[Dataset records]
*-*-*
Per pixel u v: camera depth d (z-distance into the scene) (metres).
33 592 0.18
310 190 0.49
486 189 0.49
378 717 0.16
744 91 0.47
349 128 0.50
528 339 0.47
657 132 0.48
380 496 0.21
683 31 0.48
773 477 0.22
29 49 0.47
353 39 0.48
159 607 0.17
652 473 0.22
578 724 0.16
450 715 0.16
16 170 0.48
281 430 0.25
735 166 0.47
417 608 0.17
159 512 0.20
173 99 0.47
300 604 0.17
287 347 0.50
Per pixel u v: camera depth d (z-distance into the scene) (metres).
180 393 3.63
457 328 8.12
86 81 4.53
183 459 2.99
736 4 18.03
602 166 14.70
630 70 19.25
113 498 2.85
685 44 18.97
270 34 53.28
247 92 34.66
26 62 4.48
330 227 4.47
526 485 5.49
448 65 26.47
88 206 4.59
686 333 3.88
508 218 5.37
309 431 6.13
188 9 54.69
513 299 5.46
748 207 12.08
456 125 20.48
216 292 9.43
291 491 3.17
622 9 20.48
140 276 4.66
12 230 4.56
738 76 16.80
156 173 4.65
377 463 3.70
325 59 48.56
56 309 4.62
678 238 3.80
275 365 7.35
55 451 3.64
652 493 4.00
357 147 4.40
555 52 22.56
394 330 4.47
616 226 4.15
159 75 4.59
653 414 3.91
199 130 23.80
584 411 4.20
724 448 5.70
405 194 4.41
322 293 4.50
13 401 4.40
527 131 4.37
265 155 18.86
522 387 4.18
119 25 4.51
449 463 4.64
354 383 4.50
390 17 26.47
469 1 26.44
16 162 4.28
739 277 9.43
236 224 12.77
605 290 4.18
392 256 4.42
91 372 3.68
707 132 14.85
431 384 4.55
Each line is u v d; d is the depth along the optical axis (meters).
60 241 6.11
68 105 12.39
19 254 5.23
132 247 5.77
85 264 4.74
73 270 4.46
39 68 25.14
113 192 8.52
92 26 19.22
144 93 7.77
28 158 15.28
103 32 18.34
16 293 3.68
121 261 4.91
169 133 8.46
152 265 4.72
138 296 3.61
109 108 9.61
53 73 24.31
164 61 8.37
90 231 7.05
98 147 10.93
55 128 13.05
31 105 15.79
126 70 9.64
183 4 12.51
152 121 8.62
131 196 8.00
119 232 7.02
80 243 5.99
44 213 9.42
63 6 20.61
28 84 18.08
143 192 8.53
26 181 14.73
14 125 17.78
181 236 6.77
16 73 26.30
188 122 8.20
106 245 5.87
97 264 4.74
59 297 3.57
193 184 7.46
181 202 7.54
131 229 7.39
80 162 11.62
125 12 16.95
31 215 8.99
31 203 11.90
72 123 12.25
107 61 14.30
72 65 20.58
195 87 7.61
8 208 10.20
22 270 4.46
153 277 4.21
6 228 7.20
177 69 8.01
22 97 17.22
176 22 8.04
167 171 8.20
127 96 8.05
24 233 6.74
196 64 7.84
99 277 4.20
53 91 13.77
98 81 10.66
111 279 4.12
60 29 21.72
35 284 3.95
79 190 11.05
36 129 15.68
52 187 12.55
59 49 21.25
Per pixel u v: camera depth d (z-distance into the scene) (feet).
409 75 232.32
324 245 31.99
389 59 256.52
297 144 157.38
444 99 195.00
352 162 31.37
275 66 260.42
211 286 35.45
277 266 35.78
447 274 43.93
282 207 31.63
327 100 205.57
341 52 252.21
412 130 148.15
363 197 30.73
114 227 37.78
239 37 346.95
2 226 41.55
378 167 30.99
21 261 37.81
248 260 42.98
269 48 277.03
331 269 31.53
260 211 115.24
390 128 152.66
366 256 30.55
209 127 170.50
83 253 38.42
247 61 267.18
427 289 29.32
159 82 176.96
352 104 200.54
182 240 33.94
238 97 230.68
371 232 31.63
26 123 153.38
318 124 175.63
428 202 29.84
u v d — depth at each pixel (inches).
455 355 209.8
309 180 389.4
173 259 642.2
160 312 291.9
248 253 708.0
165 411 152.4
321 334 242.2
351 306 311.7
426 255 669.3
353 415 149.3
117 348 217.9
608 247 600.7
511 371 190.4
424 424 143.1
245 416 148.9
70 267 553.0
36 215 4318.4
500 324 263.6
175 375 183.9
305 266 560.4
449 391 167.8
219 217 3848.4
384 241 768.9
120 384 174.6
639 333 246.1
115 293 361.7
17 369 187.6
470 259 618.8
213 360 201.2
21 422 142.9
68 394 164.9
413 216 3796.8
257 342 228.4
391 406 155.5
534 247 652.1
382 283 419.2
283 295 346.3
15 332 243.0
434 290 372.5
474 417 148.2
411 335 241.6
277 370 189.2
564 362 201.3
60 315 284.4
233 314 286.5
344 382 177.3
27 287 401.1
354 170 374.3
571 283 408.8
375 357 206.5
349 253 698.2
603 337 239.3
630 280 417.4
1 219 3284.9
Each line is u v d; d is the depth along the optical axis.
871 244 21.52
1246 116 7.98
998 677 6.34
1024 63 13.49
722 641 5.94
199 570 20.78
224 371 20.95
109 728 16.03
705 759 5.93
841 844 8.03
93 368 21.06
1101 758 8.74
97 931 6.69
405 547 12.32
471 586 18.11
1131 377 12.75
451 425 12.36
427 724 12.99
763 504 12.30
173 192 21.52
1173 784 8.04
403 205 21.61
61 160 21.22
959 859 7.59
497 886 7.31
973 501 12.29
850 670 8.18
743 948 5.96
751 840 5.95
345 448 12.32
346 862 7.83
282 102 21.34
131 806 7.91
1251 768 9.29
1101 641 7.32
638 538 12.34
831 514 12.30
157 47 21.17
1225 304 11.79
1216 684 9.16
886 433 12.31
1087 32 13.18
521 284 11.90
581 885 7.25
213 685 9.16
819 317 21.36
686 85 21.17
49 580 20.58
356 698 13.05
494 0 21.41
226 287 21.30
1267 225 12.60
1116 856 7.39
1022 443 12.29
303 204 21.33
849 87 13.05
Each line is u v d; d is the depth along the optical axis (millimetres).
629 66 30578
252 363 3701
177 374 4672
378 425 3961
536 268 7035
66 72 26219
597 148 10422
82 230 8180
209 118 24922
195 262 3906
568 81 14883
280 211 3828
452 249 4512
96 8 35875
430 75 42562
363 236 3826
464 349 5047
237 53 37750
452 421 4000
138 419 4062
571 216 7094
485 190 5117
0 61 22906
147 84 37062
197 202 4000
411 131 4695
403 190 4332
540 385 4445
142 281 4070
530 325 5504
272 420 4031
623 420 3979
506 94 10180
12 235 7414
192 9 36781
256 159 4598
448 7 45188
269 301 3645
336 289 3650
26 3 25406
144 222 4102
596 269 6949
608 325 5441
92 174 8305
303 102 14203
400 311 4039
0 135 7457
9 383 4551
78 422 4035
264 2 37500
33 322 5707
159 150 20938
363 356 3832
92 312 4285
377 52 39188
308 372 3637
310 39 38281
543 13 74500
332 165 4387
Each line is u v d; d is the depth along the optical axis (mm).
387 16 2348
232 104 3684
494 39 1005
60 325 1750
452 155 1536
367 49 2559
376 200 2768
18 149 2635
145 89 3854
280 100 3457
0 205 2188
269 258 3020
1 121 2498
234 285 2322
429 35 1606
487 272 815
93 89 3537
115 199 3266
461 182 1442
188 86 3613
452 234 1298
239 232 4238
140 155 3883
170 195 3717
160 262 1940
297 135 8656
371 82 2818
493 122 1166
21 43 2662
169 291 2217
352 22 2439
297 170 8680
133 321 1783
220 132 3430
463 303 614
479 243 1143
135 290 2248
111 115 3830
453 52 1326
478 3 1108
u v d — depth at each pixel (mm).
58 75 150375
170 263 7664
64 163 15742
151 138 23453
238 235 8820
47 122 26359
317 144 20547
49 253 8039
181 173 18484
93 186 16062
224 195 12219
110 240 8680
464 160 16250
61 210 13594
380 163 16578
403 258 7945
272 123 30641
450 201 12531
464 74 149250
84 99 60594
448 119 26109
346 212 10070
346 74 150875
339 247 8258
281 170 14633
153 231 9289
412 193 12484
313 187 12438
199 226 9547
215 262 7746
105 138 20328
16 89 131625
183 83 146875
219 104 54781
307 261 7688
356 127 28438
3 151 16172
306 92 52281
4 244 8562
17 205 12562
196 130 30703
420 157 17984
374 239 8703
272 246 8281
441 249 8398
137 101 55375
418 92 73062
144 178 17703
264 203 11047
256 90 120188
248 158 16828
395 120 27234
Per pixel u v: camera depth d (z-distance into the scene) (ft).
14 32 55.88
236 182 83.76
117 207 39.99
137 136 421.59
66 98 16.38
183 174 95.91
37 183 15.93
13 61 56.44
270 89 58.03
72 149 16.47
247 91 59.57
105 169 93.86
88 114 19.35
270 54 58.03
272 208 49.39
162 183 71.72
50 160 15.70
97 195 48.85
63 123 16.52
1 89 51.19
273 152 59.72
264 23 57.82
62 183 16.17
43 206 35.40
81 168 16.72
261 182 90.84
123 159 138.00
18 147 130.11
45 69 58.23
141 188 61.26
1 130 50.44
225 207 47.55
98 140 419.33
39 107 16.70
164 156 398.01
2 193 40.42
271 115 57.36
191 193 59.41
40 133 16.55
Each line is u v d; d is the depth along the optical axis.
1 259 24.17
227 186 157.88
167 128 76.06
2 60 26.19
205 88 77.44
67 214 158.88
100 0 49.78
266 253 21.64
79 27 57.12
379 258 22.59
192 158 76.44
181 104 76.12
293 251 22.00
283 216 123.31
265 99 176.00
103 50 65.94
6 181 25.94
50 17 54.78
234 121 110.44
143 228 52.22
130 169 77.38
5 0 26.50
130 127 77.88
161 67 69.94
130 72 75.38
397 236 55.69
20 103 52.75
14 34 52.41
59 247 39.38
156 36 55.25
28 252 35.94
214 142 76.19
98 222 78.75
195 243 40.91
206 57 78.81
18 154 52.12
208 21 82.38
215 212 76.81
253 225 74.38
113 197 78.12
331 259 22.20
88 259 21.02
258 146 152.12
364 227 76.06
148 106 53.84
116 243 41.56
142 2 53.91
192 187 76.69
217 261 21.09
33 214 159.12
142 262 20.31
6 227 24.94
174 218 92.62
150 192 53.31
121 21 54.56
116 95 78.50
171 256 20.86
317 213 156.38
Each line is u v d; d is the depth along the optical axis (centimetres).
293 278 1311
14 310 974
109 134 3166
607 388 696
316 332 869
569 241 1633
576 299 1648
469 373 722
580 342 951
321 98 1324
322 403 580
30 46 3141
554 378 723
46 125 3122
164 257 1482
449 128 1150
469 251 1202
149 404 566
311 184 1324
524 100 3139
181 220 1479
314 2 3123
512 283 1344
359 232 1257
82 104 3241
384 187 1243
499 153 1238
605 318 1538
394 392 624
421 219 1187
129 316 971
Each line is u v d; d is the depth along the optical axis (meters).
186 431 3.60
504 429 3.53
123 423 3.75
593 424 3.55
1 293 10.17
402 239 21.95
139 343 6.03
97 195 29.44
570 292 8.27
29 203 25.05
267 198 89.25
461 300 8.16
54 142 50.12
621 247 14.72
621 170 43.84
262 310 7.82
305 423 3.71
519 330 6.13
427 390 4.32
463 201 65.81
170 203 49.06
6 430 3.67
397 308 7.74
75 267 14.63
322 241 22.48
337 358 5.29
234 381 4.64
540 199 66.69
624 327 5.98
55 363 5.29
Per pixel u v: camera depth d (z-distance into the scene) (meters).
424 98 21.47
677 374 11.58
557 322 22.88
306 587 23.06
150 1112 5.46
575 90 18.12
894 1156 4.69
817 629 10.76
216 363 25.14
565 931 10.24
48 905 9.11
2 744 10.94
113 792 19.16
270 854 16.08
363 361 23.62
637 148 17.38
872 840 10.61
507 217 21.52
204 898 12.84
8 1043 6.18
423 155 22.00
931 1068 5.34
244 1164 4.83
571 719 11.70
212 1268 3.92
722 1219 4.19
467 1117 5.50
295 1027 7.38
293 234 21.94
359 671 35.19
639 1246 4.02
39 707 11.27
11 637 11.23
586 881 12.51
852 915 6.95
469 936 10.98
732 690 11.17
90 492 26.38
*-*-*
**Required work**
Write out a verbatim copy of the data, beginning with its first line and ending with the line that contains "188 9 54.69".

**Output below**
Per pixel u v: camera depth d (z-distance into the scene) (metres).
33 592 0.18
310 190 0.49
486 189 0.49
378 717 0.16
744 91 0.47
349 128 0.50
528 339 0.47
657 132 0.48
380 496 0.21
683 31 0.48
773 477 0.22
29 49 0.47
353 39 0.48
159 607 0.17
652 473 0.22
578 724 0.16
450 715 0.16
16 170 0.48
281 430 0.25
735 166 0.47
417 608 0.17
159 512 0.20
173 99 0.47
300 604 0.17
287 347 0.50
Per pixel u v: camera depth d (z-distance into the scene) (metres).
180 393 3.63
457 328 8.12
86 81 4.53
183 459 2.99
736 4 18.03
602 166 14.70
630 70 19.25
113 498 2.85
685 44 18.97
270 34 53.28
247 92 34.66
26 62 4.48
330 227 4.47
526 485 5.49
448 65 26.47
88 206 4.59
686 333 3.88
508 218 5.37
309 431 6.13
188 9 54.69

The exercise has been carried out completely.